The parish church, whose forms correspond to 18th-century Baroque architecture, stands in the centre of the parish and is striking for its fully ashlar-stone façade, its chancel and its Baroque–Rococo altarpiece. On the outside, during restoration works carried out in 1990, a gigantic Holy Christ was discovered that had been buried —possibly when it was withdrawn from worship— under the floor of one of the buildings attached to the church, most likely on the occasion of alterations made to the church in the final years of the 18th century. It is a stone image 1.43 m high, showing Christ crucified with three nails on a cross that has not survived.
We consider that this figure was sculpted in the mid-17th century and can be placed within the Baroque style, although very marked features of the earlier style can still be seen in it. It is a unique piece in the Terra de Soneira area, standing out above all for its size.
The discovery was welcomed with great joy and affection by the residents of Meanos, who embraced it as something belonging to the parish itself, setting aside for its worship the very place where it was found (a small outbuilding) and even creating a popular festivity in its honour, held on the Sunday following 5 June.
Special mention should also be made of the estate and manor house (pazo) of As Edreiras, where the noble family names Bermúdez and Leis came together.

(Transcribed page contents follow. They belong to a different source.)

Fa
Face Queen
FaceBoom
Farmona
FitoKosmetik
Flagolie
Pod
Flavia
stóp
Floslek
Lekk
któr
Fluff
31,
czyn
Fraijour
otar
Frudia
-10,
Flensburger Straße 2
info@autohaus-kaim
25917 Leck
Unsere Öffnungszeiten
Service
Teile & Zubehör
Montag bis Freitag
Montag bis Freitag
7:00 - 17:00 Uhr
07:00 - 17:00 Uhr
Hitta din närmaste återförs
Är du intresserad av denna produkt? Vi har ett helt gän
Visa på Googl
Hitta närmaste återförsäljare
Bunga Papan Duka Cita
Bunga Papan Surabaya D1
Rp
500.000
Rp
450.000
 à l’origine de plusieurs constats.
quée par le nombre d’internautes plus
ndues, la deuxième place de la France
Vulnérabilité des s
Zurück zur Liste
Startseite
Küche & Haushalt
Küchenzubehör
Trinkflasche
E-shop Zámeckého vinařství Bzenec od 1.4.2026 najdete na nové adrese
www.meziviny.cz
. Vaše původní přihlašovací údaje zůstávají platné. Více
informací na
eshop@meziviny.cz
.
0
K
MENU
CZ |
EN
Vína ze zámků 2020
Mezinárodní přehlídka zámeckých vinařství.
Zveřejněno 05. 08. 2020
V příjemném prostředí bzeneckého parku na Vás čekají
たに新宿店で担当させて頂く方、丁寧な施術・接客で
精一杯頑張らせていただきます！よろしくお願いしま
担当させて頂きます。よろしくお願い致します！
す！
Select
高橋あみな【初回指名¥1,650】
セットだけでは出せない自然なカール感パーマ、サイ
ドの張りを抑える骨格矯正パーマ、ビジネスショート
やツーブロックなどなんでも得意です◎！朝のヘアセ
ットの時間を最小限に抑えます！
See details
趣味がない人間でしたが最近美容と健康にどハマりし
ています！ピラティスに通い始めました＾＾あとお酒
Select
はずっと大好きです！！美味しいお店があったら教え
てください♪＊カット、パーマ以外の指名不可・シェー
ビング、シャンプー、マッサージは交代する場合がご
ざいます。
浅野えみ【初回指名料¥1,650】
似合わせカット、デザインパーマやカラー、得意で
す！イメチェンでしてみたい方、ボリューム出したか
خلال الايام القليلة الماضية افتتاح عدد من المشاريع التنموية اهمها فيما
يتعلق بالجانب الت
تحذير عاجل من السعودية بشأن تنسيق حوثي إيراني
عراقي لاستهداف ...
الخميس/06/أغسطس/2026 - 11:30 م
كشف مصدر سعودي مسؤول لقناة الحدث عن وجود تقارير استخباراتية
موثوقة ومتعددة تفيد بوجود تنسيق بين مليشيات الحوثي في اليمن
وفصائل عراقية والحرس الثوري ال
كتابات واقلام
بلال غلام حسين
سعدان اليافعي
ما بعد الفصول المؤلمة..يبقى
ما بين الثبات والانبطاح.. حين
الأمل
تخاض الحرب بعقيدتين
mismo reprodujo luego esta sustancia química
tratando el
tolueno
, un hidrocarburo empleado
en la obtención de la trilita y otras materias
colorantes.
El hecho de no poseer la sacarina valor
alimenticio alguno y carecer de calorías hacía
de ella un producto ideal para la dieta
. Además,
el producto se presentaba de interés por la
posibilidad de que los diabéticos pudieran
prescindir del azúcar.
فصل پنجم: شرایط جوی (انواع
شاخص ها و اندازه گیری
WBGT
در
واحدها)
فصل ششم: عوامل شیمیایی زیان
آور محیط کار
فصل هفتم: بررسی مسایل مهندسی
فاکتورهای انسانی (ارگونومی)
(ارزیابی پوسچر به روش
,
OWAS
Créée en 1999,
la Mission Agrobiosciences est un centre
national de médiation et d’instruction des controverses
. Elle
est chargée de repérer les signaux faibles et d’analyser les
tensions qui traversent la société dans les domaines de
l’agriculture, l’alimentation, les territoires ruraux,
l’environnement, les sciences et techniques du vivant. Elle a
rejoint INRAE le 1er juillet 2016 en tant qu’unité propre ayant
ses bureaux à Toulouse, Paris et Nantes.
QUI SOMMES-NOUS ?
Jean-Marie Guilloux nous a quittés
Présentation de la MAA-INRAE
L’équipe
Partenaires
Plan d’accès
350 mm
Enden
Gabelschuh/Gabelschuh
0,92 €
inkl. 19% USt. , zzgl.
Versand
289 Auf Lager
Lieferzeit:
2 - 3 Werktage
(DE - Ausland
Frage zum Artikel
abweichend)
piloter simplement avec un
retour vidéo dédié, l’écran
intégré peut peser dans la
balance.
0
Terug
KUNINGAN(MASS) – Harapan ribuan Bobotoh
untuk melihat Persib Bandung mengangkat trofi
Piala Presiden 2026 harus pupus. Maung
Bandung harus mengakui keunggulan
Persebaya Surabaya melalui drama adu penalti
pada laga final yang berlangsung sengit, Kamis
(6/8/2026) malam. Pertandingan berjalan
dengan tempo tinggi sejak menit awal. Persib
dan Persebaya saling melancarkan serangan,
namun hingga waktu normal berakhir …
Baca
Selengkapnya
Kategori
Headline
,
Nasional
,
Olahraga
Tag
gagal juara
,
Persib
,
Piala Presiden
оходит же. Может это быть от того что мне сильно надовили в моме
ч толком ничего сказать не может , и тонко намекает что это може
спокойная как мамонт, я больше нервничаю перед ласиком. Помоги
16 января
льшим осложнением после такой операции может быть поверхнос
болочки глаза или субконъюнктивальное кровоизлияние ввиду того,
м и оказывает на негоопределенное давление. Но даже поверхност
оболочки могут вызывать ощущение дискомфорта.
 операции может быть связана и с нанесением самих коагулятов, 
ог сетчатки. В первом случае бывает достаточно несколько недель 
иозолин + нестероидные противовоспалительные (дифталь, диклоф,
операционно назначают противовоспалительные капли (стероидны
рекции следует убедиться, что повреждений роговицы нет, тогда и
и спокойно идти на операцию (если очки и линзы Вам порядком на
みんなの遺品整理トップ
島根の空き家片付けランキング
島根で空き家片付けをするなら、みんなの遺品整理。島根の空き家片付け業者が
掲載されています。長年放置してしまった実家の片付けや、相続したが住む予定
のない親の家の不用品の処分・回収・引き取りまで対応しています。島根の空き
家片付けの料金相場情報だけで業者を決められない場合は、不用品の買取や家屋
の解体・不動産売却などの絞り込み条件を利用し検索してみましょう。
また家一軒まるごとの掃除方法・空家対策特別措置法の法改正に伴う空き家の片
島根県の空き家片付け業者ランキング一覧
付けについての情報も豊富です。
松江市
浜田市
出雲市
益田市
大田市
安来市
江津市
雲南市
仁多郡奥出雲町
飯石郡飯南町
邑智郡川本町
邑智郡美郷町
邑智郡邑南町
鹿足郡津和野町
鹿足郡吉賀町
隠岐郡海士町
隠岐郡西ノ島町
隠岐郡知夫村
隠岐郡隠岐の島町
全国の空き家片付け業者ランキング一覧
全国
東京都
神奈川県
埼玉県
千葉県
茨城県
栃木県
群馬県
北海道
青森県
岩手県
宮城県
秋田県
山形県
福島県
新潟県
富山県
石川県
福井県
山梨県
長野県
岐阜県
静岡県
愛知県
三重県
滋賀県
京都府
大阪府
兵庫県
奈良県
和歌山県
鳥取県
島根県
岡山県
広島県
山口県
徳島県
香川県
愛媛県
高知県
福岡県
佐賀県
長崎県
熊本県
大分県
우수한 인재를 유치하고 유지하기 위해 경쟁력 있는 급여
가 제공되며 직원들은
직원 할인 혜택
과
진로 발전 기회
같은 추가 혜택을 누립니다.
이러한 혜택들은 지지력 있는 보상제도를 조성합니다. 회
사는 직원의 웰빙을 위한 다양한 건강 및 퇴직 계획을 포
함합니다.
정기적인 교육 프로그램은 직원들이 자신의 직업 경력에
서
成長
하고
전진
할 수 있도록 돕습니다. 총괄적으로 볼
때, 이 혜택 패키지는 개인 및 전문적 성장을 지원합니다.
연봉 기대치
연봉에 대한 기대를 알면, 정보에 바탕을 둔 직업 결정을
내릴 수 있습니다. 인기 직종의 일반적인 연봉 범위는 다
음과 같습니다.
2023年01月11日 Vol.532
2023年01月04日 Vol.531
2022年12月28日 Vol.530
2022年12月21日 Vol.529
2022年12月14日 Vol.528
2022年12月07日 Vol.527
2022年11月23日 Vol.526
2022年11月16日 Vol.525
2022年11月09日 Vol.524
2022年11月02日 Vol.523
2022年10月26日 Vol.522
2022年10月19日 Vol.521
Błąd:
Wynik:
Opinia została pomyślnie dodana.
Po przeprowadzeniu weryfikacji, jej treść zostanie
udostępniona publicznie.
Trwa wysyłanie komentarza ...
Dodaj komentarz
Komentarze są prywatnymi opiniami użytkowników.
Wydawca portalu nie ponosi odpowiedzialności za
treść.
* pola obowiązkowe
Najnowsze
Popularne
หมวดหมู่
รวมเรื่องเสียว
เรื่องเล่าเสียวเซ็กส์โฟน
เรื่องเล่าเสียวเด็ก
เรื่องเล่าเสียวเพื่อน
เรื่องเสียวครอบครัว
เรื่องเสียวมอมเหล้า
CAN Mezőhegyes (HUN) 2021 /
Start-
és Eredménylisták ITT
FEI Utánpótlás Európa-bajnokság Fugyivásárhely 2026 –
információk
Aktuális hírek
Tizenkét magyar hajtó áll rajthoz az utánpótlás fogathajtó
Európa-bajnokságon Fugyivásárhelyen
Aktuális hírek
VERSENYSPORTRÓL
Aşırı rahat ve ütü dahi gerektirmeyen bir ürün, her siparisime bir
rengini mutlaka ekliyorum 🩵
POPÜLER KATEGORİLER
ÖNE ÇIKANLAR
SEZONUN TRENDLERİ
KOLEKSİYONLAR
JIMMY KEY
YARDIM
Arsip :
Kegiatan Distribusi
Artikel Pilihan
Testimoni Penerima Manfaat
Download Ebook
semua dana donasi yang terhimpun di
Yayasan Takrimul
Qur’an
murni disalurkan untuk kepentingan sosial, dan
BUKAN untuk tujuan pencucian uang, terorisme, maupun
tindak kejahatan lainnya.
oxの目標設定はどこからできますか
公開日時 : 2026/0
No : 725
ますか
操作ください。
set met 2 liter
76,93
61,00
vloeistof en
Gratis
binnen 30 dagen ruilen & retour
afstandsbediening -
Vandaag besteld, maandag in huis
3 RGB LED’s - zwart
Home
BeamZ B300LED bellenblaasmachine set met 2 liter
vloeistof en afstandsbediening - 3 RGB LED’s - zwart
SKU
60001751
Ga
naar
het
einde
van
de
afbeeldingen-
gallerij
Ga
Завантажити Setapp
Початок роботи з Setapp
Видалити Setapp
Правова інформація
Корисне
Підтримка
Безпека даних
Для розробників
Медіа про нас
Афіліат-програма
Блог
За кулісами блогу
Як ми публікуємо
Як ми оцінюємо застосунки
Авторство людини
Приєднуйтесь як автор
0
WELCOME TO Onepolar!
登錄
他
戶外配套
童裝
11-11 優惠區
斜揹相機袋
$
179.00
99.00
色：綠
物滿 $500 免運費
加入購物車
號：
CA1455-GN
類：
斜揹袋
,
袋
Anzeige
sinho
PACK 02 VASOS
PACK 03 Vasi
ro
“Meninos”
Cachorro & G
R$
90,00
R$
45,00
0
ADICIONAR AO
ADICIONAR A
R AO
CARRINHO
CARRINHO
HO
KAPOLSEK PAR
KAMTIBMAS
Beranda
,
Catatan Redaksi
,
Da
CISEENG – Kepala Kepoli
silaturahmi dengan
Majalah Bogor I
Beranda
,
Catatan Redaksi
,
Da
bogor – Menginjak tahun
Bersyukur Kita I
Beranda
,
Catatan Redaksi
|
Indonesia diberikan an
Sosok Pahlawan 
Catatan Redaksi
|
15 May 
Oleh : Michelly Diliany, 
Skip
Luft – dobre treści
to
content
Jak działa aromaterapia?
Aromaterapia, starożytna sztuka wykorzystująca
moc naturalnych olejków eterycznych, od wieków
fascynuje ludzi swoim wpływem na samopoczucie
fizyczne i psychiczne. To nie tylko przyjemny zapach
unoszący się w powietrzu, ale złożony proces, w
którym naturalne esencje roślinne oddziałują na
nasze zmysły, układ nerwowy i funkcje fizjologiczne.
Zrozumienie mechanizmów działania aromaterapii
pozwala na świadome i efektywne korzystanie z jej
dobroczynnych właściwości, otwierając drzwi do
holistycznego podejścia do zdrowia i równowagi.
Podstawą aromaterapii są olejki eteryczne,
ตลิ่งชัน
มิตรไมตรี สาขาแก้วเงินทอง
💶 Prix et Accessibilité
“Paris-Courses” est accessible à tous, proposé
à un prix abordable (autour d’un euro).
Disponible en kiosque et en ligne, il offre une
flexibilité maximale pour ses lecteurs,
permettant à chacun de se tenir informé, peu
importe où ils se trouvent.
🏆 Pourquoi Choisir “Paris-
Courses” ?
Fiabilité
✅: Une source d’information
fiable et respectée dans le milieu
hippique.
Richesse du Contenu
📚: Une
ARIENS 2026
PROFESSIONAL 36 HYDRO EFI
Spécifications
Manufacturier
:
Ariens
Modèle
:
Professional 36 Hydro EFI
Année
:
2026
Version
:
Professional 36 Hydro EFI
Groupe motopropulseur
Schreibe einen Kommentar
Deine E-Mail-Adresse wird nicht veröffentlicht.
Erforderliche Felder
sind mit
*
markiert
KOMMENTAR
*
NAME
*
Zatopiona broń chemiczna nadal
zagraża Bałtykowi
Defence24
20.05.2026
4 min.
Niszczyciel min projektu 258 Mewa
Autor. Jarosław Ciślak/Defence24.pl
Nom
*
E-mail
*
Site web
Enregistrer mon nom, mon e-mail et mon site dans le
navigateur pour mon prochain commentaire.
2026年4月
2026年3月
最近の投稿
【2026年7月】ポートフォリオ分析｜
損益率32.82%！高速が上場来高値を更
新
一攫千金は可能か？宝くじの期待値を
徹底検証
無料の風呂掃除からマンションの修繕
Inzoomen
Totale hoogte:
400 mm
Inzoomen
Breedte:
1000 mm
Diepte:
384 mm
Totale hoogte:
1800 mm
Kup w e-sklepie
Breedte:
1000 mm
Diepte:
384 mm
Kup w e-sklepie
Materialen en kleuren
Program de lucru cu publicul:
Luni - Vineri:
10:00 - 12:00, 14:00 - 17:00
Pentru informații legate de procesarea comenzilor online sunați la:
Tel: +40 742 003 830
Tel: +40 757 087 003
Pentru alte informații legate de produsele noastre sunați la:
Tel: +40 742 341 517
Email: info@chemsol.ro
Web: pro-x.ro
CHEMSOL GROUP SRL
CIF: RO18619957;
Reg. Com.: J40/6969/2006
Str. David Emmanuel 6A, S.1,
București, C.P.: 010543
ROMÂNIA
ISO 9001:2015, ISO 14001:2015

It has an apparent “L”-shaped ground plan and, inside, the kitchen with its open hearth (lareira) stands out, as well as the former grain loft, now converted into a sitting room.
One curious historical event in Meanos was the lawsuit prompted by maize brought from the Americas between two “innovative” neighbours and another 28 who felt harmed, a case described in an interesting 1684 document published by the Xallas-born historian B. Barreiro Mallón in his book La Jurisdicción de Xallas en el siglo XVIII (1978).
It is also worth remembering the popular music band that existed in Meanos (in the 1940s and 1950s), made up of residents of this parish and neighbouring ones, almost all of them farmers by trade, which enlivened many local festivities in the surrounding area.